不動産管理会社に業務委託する場合、家賃や大規模修繕の費用などは一時的に管理会社が預かります。もし経営不振から管理会社が倒産してしまった場合、その後の管理が行われないだけでなく、預けたお金が戻ってこない恐れも。

依頼する前に各社が公表している決算書などを通じて、財務状況や経営状況をしたほうが無難といえるでしょう。もし個人での調査が難しい場合は、信用調査会社などに調査を依頼するのも一つの手です。

【3】地域の知識が豊富

建物のある地域の情報に詳しいかどうかもポイント。

例えば、入居希望者を募集する場合、物件近くの店舗や公共施設の有無、駅へのアクセスといった情報があるとより多くの集客が見込めます。また、建物の修繕を外注する場合にも、品質の高い地元工務店を紹介してもらえるかもしれません。
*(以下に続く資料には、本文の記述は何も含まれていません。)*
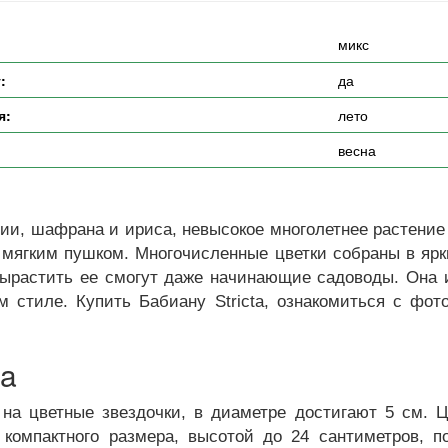
микс
:
да
я:
лето
весна
и, шафрана и ириса, невысокое многолетнее растение 
мягким пушком. Многочисленные цветки собраны в ярк
 вырастить ее смогут даже начинающие садоводы. Она 
 стиле. Купить Бабиану Stricta, ознакомиться с фот
ta
на цветные звездочки, в диаметре достигают 5 см. Ц
 компактного размера, высотой до 24 сантиметров, 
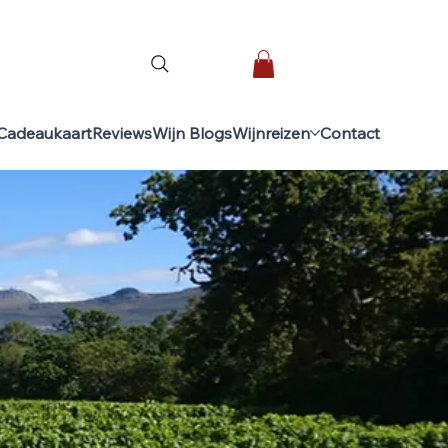
Cadeaukaart
Reviews
Wijn Blogs
Wijnreizen
Contact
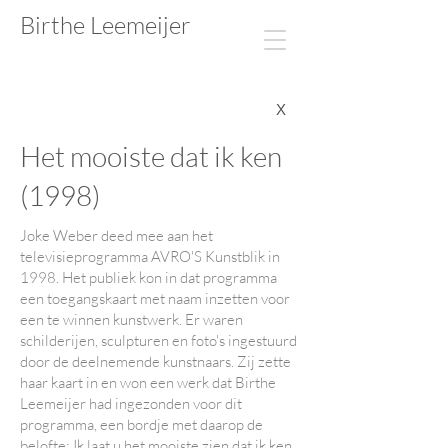
Birthe Leemeijer​​​​
X
Het mooiste dat ik ken
Het mooiste dat ik ken
(1998)
Joke Weber deed mee aan het
televisieprogramma AVRO'S Kunstblik in
1998. Het publiek kon in dat programma
een toegangskaart met naam inzetten voor
een te winnen kunstwerk. Er waren
schilderijen, sculpturen en foto's ingestuurd
door de deelnemende kunstnaars. Zij zette
haar kaart in en won een werk dat Birthe
Leemeijer had ingezonden voor dit
programma, een bordje met daarop de
belofte: Ik laat u het mooiste zien dat ik ken.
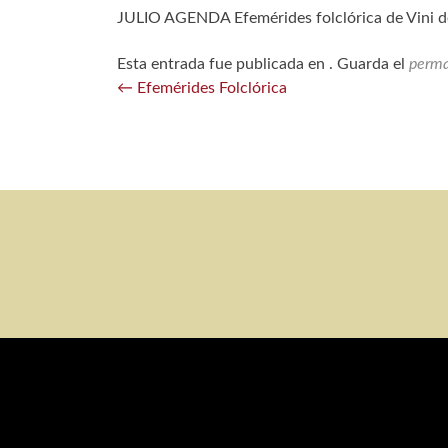
JULIO AGENDA Efemérides folclórica de Vini 
Esta entrada fue publicada en . Guarda el
perma
Navegación
←
Efemérides Folclórica
de
entradas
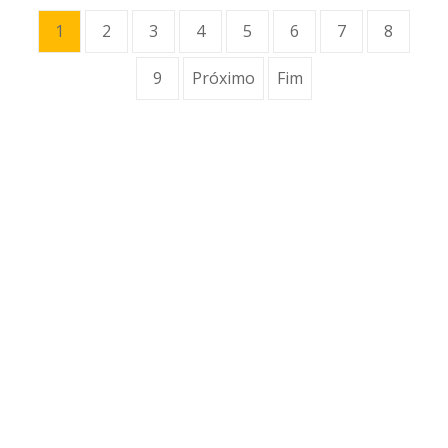
1
2
3
4
5
6
7
8
9
Próximo
Fim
近隣情報に詳しいかどうかは、管理会社の本支店がその地域にあるかどうかが目安の一つとなります。

【4】トラブル対応の事例がある

騒音や異臭、設備の不具合といったトラブルへの対応は、当人同士で行うと事態が悪化する恐れもあるため、なるべく第三者にお願いしたいところ。不動産管理会社に依頼できればオーナーや管理組合にかかる負担を大きく減らせるでしょう。

トラブル対応を依頼できるかどうかは、実際に問い合わせるほか、トラブル対応事例やコールセンターの有無で確認可能です。

不動産管理会社によっては過去のトラブル事例とその対応を公開している場合があり、実績が多いほど、問題のスムーズな解決が期待できます。

建物の管理は不動産管理会社に一任できる!

不動産管理会社のおもな業務は管理全般。入居者の募集といった「賃貸管理」や建物のメンテナンスなどを含む「建物管理」と、個人には手間のかかる業務を委託することができます。

建物の管理のみを行うか、仲介のみを行うか、あるいはその両方を行うかによって3つの種類に分けることができますが、より負担を減らしたいのであれば管理と仲介の両方を委託できる管理会社を選びたいところです。

また、入居者の募集や日々の清掃は、家賃収入を確保し、建物の資産価値を守る重要な業務。信頼できる不動産会社を選ぶためにも、集客力や依頼できる業務内容についてあらかじめ調べておくといいでしょう。